-------- Materials provided

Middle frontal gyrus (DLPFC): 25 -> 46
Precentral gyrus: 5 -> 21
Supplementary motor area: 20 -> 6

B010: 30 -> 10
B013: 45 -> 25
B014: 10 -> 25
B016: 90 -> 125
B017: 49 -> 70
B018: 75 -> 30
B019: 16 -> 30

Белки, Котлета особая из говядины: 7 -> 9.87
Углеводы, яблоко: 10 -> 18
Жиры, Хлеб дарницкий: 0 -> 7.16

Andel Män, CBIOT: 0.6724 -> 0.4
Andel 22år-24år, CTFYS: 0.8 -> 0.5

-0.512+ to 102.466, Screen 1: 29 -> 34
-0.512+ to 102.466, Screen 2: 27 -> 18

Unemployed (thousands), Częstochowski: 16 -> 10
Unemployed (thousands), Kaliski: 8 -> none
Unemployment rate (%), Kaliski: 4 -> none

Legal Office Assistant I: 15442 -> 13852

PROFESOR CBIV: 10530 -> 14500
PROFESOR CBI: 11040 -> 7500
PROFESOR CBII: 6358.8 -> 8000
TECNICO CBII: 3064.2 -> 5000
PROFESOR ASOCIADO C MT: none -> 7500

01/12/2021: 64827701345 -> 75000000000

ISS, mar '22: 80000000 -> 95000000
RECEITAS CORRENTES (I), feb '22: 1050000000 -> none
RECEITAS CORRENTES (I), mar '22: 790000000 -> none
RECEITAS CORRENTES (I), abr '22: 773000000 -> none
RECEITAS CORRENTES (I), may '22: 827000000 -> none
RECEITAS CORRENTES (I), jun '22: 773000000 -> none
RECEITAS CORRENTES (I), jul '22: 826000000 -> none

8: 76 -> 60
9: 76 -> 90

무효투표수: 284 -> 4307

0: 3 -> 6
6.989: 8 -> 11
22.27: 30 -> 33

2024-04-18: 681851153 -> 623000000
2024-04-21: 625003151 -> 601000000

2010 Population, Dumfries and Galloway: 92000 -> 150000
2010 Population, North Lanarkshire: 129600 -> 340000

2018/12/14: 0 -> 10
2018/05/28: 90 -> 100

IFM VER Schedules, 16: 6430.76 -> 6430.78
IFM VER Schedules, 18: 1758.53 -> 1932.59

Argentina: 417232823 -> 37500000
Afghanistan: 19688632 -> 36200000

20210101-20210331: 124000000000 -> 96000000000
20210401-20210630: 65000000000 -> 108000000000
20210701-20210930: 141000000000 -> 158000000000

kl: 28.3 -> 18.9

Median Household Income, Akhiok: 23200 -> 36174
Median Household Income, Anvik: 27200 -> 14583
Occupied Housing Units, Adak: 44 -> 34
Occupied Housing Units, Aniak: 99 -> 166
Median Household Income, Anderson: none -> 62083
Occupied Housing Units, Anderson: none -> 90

----------------

What to produce:
All the records above need to be transcribed exactly and in full.

Answer to this task:
Middle frontal gyrus (DLPFC): 25 -> 46
Precentral gyrus: 5 -> 21
Supplementary motor area: 20 -> 6

B010: 30 -> 10
B013: 45 -> 25
B014: 10 -> 25
B016: 90 -> 125
B017: 49 -> 70
B018: 75 -> 30
B019: 16 -> 30

Белки, Котлета особая из говядины: 7 -> 9.87
Углеводы, яблоко: 10 -> 18
Жиры, Хлеб дарницкий: 0 -> 7.16

Andel Män, CBIOT: 0.6724 -> 0.4
Andel 22år-24år, CTFYS: 0.8 -> 0.5

-0.512+ to 102.466, Screen 1: 29 -> 34
-0.512+ to 102.466, Screen 2: 27 -> 18

Unemployed (thousands), Częstochowski: 16 -> 10
Unemployed (thousands), Kaliski: 8 -> none
Unemployment rate (%), Kaliski: 4 -> none

Legal Office Assistant I: 15442 -> 13852

PROFESOR CBIV: 10530 -> 14500
PROFESOR CBI: 11040 -> 7500
PROFESOR CBII: 6358.8 -> 8000
TECNICO CBII: 3064.2 -> 5000
PROFESOR ASOCIADO C MT: none -> 7500

01/12/2021: 64827701345 -> 75000000000

ISS, mar '22: 80000000 -> 95000000
RECEITAS CORRENTES (I), feb '22: 1050000000 -> none
RECEITAS CORRENTES (I), mar '22: 790000000 -> none
RECEITAS CORRENTES (I), abr '22: 773000000 -> none
RECEITAS CORRENTES (I), may '22: 827000000 -> none
RECEITAS CORRENTES (I), jun '22: 773000000 -> none
RECEITAS CORRENTES (I), jul '22: 826000000 -> none

8: 76 -> 60
9: 76 -> 90

무효투표수: 284 -> 4307

0: 3 -> 6
6.989: 8 -> 11
22.27: 30 -> 33

2024-04-18: 681851153 -> 623000000
2024-04-21: 625003151 -> 601000000

2010 Population, Dumfries and Galloway: 92000 -> 150000
2010 Population, North Lanarkshire: 129600 -> 340000

2018/12/14: 0 -> 10
2018/05/28: 90 -> 100

IFM VER Schedules, 16: 6430.76 -> 6430.78
IFM VER Schedules, 18: 1758.53 -> 1932.59

Argentina: 417232823 -> 37500000
Afghanistan: 19688632 -> 36200000

20210101-20210331: 124000000000 -> 96000000000
20210401-20210630: 65000000000 -> 108000000000
20210701-20210930: 141000000000 -> 158000000000

kl: 28.3 -> 18.9

Median Household Income, Akhiok: 23200 -> 36174
Median Household Income, Anvik: 27200 -> 14583
Occupied Housing Units, Adak: 44 -> 34
Occupied Housing Units, Aniak: 99 -> 166
Median Household Income, Anderson: none -> 62083
Occupied Housing Units, Anderson: none -> 90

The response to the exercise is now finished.